*** Opening of Study material ***

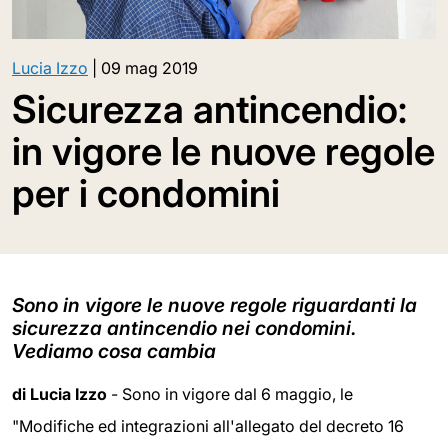
Lucia Izzo
|
09 mag 2019
Sicurezza antincendio:
in vigore le nuove regole
per i condomini
Sono in vigore le nuove regole riguardanti la
sicurezza antincendio nei condomini.
Vediamo cosa cambia
di Lucia Izzo
- Sono in vigore dal 6 maggio, le
"Modifiche ed integrazioni all'allegato del decreto 16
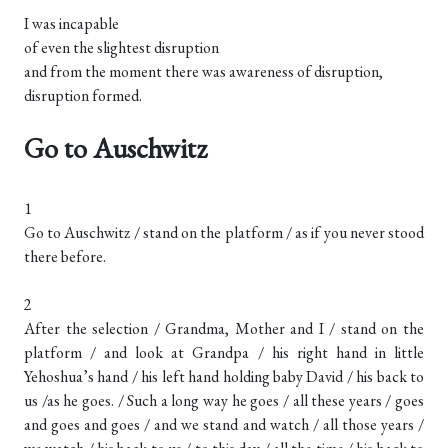
I was incapable
of even the slightest disruption
and from the moment there was awareness of disruption,
disruption formed.
Go to Auschwitz
1
Go to Auschwitz / stand on the platform / as if you never stood
there before.
2
After the selection / Grandma, Mother and I / stand on the
platform / and look at Grandpa / his right hand in little
Yehoshua’s hand / his left hand holding baby David / his back to
us /as he goes. / Such a long way he goes / all these years / goes
and goes and goes / and we stand and watch / all those years /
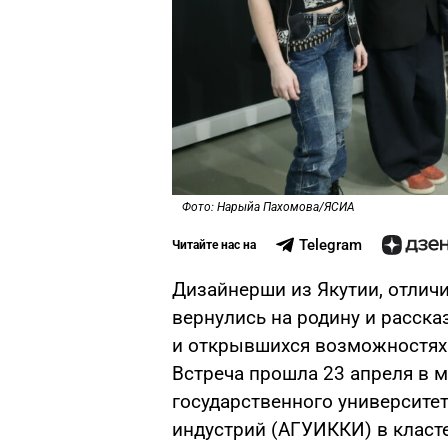
Фото: Нарыйа Пахомова/ЯСИА
Telegram
Читайте нас на
Дизайнерши из Якутии, отличи
вернулись на родину и рассказ
и открывшихся возможностях 
Встреча прошла 23 апреля в 
государственного университет
индустрий (АГУИККИ) в класте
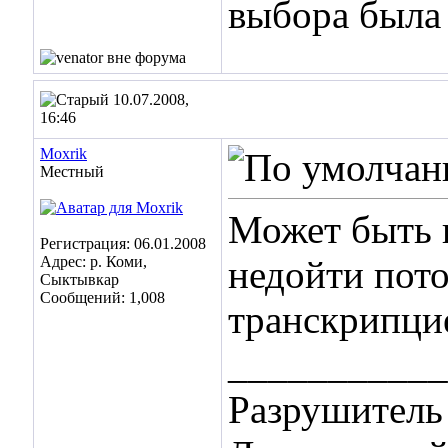
выбора была 
10.07.2008,
16:46
Moxrik
Местный
Может быть 
Регистрация: 06.01.2008
Адрес: р. Коми,
недойти пото
Сыктывкар
Сообщений: 1,008
транскрипци
___________
Разрушитель 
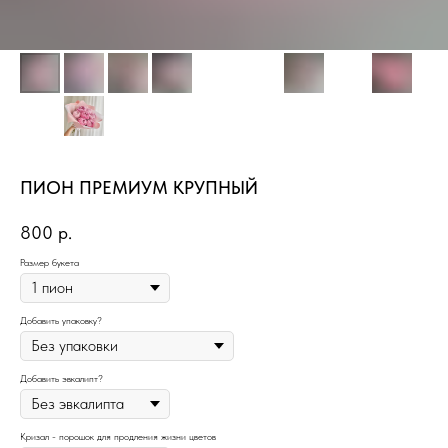
ПИОН ПРЕМИУМ КРУПНЫЙ
800
р.
Размер букета
Добавить упаковку?
Добавить эвкалипт?
Кризал - порошок для продления жизни цветов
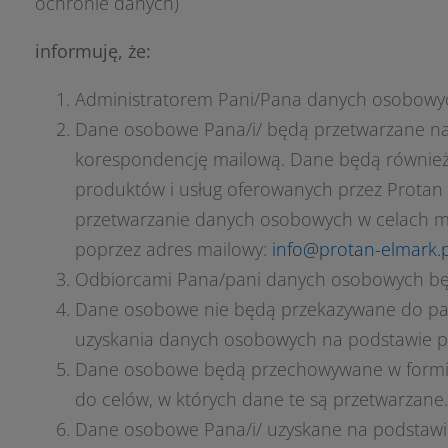
ochronie danych)
informuję, że:
Administratorem Pani/Pana danych osobowych 
Dane osobowe Pana/i/ będą przetwarzane na p
korespondencję mailową. Dane będą równie
produktów i usług oferowanych przez Protan 
przetwarzanie danych osobowych w celach m
poprzez adres mailowy:
info@protan-elmark.p
Odbiorcami Pana/pani danych osobowych bę
Dane osobowe nie będą przekazywane do pań
uzyskania danych osobowych na podstawie p
Dane osobowe będą przechowywane w formie umo
do celów, w których dane te są przetwarzane.
Dane osobowe Pana/i/ uzyskane na podstawie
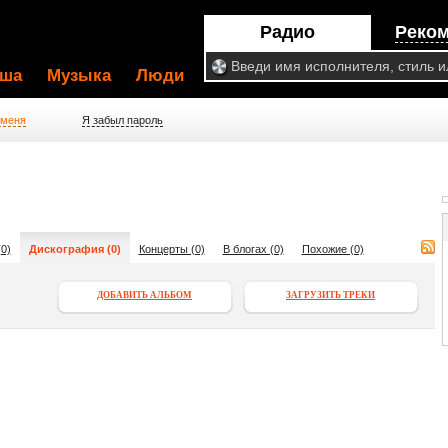
Радио
Реко
ша
Музыка
Люди
 меня
Я забыл пароль
0)
Дискография (0)
Концерты (0)
В блогах (0)
Похожие (0)
ДОБАВИТЬ АЛЬБОМ
ЗАГРУЗИТЬ ТРЕКИ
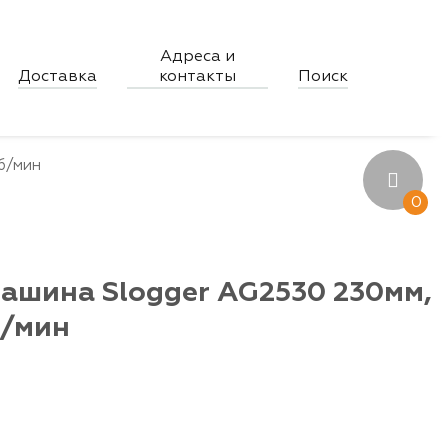
Адреса и
×
Доставка
контакты
Поиск
б/мин
0
ашина Slogger AG2530 230мм,
б/мин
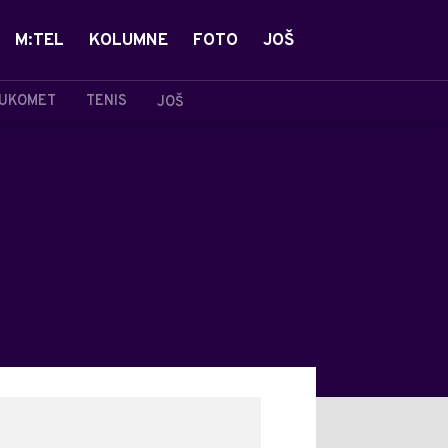
M:TEL
KOLUMNE
FOTO
JOŠ
UKOMET
TENIS
JOŠ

*** Close of Study material ***

▶ Instruction: Reproduce the lines of the records word for word, starting with the line that contains "выбора была" and going on through the line that contains "Кризал - порошок для продления жизни цветов", with both of those lines included. Leave the pictures out of your answer.

▶ Exercise result:
выбора была 
10.07.2008,
16:46
Moxrik
Местный
Может быть 
Регистрация: 06.01.2008
Адрес: р. Коми,
недойти пото
Сыктывкар
Сообщений: 1,008
транскрипци
___________
Разрушитель 
ПИОН ПРЕМИУМ КРУПНЫЙ
800
р.
Размер букета
Добавить упаковку?
Добавить эвкалипт?
Кризал - порошок для продления жизни цветов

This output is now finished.